Fabrice Luchini incarne un comédien passionné de Victor Hugo dont le retour soudain de la fille va interroger l’existence. Pascal Bonitzer (Le Tableau volé) réussit une touchante et riche comédie sentimentale, ainsi qu’un vibrant hommage au monde du théâtre et aux grands textes intemporels
La sortie de ce film a été reportée par le distributeur au 18 mars 2026. Merci pour votre compréhension.
Habité par Victor Hugo, le comédien Robert Zucchini traîne une douce mélancolie lorsqu'il n'est pas sur scène. Chaque soir, il remplit les salles en transmettant son amour des mots. Jusqu’au jour où réapparaît sa fille, qu’il n’a pas vue grandir… Et si aimer, pour une fois, valait mieux qu’admirer ?
Dans Le Tableau volé, son précédent film, Pascal Bonitzer nous faisait découvrir un univers peu fréquenté par le cinéma, celui des collectionneurs d’art, et opérait un double et astucieux basculement, de narration et de ton. Le film passait de la légèreté d’une comédie policière, digne d’une BD ligne claire, à la profondeur d’une enquête aux questionnements moraux sur la réappropriation de biens artistiques spoliés par les nazis durant la Seconde Guerre mondiale.
Dans Victor comme tout le monde, scénarisé par la regrettée Sophie Fillières, Bonitzer entreprend la même démarche. Nous pénétrons dans le monde d’un théâtre et de ses coulisses avec, d’un côté, une star accomplie et d’un certain âge, Robert Zucchini, qui joue à guichets fermés dans de grandes salles, et, de l’autre, de jeunes comédiennes travaillant dans un théâtre de taille nettement plus modeste. Deux générations et deux mondes culturels différents dont le premier point commun est la passion pour les textes de Victor Hugo. L’angle d’attaque et l’interprétation ne sont pas les mêmes, en fonction d’où l’on se situe d’un point de vue générationnel et de genre. Le second point commun emmènera l’humeur badine du film vers une réflexion plus intimiste et sensible sur les liens familiaux distendus. Il sera question, essentiellement, de rapports père-fille fissurés par une absence de longue durée et que des retrouvailles, inattendues, ne vont pas réparer si facilement.
Mis en scène avec discrétion, le film est un portrait qui célèbre amoureusement le talent, le verbe, le jeu, le parler d’un acteur hors norme, Fabrice Luchini.
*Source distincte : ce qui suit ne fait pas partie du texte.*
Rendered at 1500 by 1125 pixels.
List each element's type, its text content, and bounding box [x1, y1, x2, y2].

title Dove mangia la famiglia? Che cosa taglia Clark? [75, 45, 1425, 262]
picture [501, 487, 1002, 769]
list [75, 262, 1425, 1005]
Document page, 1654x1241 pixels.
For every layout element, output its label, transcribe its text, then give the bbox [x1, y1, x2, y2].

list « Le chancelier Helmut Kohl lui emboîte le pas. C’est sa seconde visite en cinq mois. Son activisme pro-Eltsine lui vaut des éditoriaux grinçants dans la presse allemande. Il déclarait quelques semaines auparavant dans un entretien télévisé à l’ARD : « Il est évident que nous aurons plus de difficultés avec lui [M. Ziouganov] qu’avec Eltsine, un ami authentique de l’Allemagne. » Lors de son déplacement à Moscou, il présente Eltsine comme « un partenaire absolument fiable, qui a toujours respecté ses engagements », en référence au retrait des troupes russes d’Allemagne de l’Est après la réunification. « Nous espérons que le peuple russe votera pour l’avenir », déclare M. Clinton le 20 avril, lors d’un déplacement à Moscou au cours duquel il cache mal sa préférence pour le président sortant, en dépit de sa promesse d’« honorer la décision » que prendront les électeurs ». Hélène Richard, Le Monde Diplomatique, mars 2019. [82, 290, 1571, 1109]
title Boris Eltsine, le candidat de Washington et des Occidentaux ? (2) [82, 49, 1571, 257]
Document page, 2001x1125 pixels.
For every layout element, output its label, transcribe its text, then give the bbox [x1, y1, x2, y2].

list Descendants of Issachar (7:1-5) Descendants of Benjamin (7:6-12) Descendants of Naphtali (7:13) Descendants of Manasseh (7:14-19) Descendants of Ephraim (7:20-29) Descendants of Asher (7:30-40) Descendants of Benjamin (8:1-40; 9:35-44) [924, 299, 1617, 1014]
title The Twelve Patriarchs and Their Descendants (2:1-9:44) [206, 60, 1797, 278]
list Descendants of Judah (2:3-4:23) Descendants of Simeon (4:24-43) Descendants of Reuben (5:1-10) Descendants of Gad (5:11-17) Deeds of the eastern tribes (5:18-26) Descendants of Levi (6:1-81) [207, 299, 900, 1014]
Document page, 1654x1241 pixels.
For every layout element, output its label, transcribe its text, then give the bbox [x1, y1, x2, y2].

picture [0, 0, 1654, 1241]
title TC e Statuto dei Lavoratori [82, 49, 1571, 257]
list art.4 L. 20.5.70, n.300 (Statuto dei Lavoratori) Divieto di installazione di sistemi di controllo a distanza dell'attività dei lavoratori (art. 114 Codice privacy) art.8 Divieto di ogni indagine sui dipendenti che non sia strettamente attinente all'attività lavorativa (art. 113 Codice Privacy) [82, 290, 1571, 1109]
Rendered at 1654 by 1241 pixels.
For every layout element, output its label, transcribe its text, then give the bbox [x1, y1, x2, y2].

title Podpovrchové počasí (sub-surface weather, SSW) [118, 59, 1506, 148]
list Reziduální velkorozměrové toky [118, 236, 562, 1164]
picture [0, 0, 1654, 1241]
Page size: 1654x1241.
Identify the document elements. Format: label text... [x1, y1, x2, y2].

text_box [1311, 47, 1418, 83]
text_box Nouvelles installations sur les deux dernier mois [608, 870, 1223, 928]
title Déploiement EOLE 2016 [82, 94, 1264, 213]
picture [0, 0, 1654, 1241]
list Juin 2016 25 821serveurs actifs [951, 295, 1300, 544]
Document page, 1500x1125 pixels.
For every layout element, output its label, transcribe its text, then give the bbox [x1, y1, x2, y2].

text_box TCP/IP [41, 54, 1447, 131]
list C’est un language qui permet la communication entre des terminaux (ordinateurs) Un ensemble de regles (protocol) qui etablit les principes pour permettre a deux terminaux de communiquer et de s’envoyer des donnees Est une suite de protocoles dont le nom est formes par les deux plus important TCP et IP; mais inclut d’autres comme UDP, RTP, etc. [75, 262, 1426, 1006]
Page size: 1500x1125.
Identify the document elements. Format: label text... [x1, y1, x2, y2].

Il ne fait pas le show, ne cabotine pas, n’est pas seul au monde. Ce qui séduit d’emblée, c’est la façon, pleine d’empathie, avec laquelle Pascal Bonitzer filme ses comédiennes et comédiens. Des premiers aux seconds rôles, tout le monde occupe une place essentielle et laisse une vraie trace dans cette histoire subtilement concise dans son montage. Le réalisateur n’oppose pas les générations et les styles, bien au contraire, il les rassemble dans un film généreux et plein de vigueur. Tout cela avec esprit et modestie et en à peine 1h30.
Robert est un personnage passionné, généreux dans son rapport à la pratique du théâtre et aux mots de Victor Hugo qu’il sculpte de son esprit brillant et de son phrasé doucement ironique. Il en démontre toute la force, la grandeur et la pertinence plus de 150 ans après avoir été écrits. Les jeunes comédiennes, elles, se passionnent aussi pour l’écrivain qu’elles travaillent différemment, sur une petite scène, de façon plus expérimentale, originale et engagée.
Tout prend vie dans une douce atmosphère presque aérienne, voire parfois burlesque (on pense alors beaucoup au cinéma de Sophie Fillières), notamment dans l’écriture fine et spirituelle des dialogues. La belle lumière réconfortante que le film nous adresse provient aussi de l’absence de conflits entre des personnages qui ont la délicatesse, malgré les complications, de chercher une solution pour se rapprocher.